» **What the task requires**:
Only a slice of the listing below is wanted. Retype the lines from the one containing "- Proper error handling" through the one containing "1. 啟用 BIM 功能顯示.", exactly, both ends included.
····················
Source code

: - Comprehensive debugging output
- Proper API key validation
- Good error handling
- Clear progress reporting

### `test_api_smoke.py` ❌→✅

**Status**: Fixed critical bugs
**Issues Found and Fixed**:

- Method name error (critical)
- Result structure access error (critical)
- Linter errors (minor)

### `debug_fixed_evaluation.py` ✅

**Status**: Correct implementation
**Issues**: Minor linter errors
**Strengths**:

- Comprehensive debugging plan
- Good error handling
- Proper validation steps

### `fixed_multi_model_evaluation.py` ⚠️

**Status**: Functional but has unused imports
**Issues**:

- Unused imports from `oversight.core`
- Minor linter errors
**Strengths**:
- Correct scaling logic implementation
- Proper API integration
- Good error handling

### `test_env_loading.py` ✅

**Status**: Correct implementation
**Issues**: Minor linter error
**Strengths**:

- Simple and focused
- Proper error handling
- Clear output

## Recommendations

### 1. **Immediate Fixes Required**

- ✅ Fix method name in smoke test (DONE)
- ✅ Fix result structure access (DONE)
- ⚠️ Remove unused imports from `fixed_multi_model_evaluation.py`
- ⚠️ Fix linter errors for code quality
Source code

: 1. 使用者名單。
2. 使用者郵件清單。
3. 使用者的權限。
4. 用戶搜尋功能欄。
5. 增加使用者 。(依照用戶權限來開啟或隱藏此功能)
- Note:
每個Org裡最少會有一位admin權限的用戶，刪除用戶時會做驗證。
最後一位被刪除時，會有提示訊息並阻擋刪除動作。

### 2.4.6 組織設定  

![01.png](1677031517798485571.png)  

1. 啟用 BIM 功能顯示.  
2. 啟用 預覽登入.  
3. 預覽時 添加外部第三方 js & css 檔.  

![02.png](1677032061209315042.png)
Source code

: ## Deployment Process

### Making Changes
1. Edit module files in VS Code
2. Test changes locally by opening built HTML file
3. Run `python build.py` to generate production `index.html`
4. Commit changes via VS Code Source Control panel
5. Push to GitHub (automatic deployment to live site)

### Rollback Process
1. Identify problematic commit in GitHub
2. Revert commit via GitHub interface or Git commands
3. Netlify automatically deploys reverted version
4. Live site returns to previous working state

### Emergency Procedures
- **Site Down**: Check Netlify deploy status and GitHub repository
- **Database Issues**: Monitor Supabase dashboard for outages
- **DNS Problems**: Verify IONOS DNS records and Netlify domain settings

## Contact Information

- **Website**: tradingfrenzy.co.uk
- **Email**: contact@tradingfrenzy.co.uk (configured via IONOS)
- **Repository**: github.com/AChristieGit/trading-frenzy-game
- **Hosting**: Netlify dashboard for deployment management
····················
» **Exercise response**:
- Proper error handling
- Clear output

## Recommendations

### 1. **Immediate Fixes Required**

- ✅ Fix method name in smoke test (DONE)
- ✅ Fix result structure access (DONE)
- ⚠️ Remove unused imports from `fixed_multi_model_evaluation.py`
- ⚠️ Fix linter errors for code quality
Source code

: 1. 使用者名單。
2. 使用者郵件清單。
3. 使用者的權限。
4. 用戶搜尋功能欄。
5. 增加使用者 。(依照用戶權限來開啟或隱藏此功能)
- Note:
每個Org裡最少會有一位admin權限的用戶，刪除用戶時會做驗證。
最後一位被刪除時，會有提示訊息並阻擋刪除動作。

### 2.4.6 組織設定  

![01.png](1677031517798485571.png)  

1. 啟用 BIM 功能顯示.  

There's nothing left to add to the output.